DOM manipulation

Im trying to use the DOM in PHP to do a pretty specific job and Ive got no luck so far, the objective is to take a string of HTML from a WordPress blog post (from the DB, this is a wordpress plugin). And then out of that HTML replace <div id="do_not_edit">old content</div>" with <div id="do_not_edit">new content</div>" in its place.
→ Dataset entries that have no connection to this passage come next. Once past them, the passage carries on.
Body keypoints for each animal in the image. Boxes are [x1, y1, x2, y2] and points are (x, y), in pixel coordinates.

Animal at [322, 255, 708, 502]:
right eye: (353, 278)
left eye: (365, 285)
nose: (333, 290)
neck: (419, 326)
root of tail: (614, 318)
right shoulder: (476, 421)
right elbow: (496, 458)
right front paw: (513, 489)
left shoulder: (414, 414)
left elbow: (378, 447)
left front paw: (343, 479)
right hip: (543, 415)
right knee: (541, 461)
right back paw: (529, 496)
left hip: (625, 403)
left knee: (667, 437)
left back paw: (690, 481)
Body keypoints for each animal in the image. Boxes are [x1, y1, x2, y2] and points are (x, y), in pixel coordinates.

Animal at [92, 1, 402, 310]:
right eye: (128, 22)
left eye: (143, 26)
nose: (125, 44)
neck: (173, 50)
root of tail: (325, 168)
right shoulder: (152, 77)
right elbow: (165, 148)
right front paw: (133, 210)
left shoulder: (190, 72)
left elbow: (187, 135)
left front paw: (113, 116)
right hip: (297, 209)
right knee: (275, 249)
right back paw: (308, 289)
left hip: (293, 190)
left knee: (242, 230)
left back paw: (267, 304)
Saving anything above and below that div in its structure.

Then save the HTML back into the DB, should be simple really, I have read that a regex wouldnt be the right way to go here so Ive turned to the DOM instead.

Read More

The problem is I just cant get it to work, cant extract the div or anything.

Help me!!

UPDATE

The HTML coming out of the wordpress table looks like:

Congratulations on finding us here on the world wide web, we are on a  mission to create a website that will show off your culinary skills  better than any other website does.
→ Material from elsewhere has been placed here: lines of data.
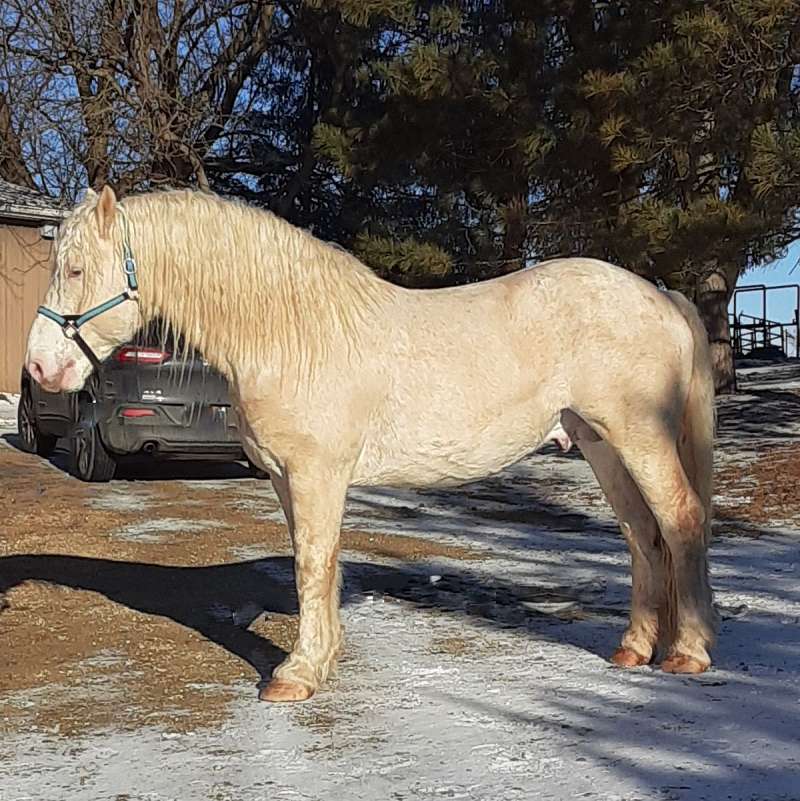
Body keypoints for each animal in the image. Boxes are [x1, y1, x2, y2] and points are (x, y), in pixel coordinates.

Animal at [24, 186, 718, 703]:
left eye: (76, 269)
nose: (39, 368)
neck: (294, 330)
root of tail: (660, 295)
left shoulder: (316, 473)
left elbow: (312, 563)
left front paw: (295, 676)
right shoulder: (287, 477)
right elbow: (318, 563)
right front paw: (323, 660)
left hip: (639, 435)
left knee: (680, 519)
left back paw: (687, 654)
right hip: (599, 443)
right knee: (642, 534)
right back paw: (632, 648)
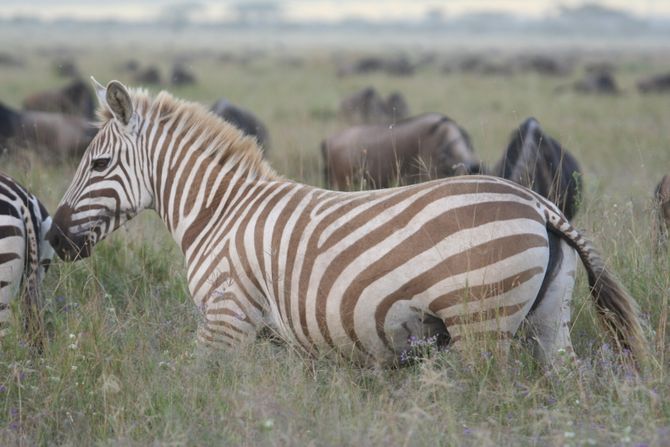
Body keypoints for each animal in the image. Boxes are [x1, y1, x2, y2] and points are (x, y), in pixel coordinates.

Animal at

<div id="do_not_edit">blah blah</div>
We want this website to be fun and  easy to use, we strive for simple elegance and incredible functionality.We aim to provide a 'complete package'. By this we want to create a  website where people can meet, share ideas and help each other out.

After several different (incorrect) workings all Ive got below is:

$content = ($wpdb->get_var( "SELECT `post_content` FROM $wpdb->posts WHERE ID = {$article[post_id]}" ));        

$doc = new DOMDocument();
$doc->validateOnParse = true; 
$doc->loadHTMLFile($content);
$element = $doc->getElementById('do_not_edit');
echo $element;

Related posts

Leave a Reply

2 comments

  1. If you are sure that the HTML from WordPress contains only one div, the following should work:

    $doc = new DOMDocument();
    $doc->validateOnParse = false; 
    $doc->loadHTML($content);
    $divs = $doc->getElementsByTagName('div');
    echo $divs->item(0)->textContent;
    

    If not, try:

    $doc = new DOMDocument();
    $doc->validateOnParse = false; 
    $doc->loadHTML($content);
    $divs = $doc->getElementsByTagName('div');
    
    for($i=0; $i<$divs->length; $i++)
    {
      $id = $divs->item($i)->attributes->getNamedItem('id');
      if($id && $id->value == 'do_not_edit')
      {
        //your code here...
        $node = $divs->item($i);
        $newText = new DOMText("This is some new content");
    
        $node->appendChild($newText);
        $node->removeChild($node->firstChild);
        break;
      }
    }
    
    $html = $doc->saveHTML();
    
  2. Your HTML is not a complete HTML document, which is what DOMDocument expects. One option would be to wrap your HTML so it’s a complete document:

    $content = ($wpdb->get_var( "SELECT `post_content` FROM $wpdb->posts WHERE ID = {$article[post_id]}" ));
    
    $content = '<html><head><title></title></head><body>'.$content.'</body></html>';
    
    $doc = new DOMDocument();
    $doc->validateOnParse = false; 
    $doc->loadHTML($content);
    $element = $doc->getElementById('do_not_edit');
    echo $element;
    

    It’s a bit hacky, but might easily solve the problem.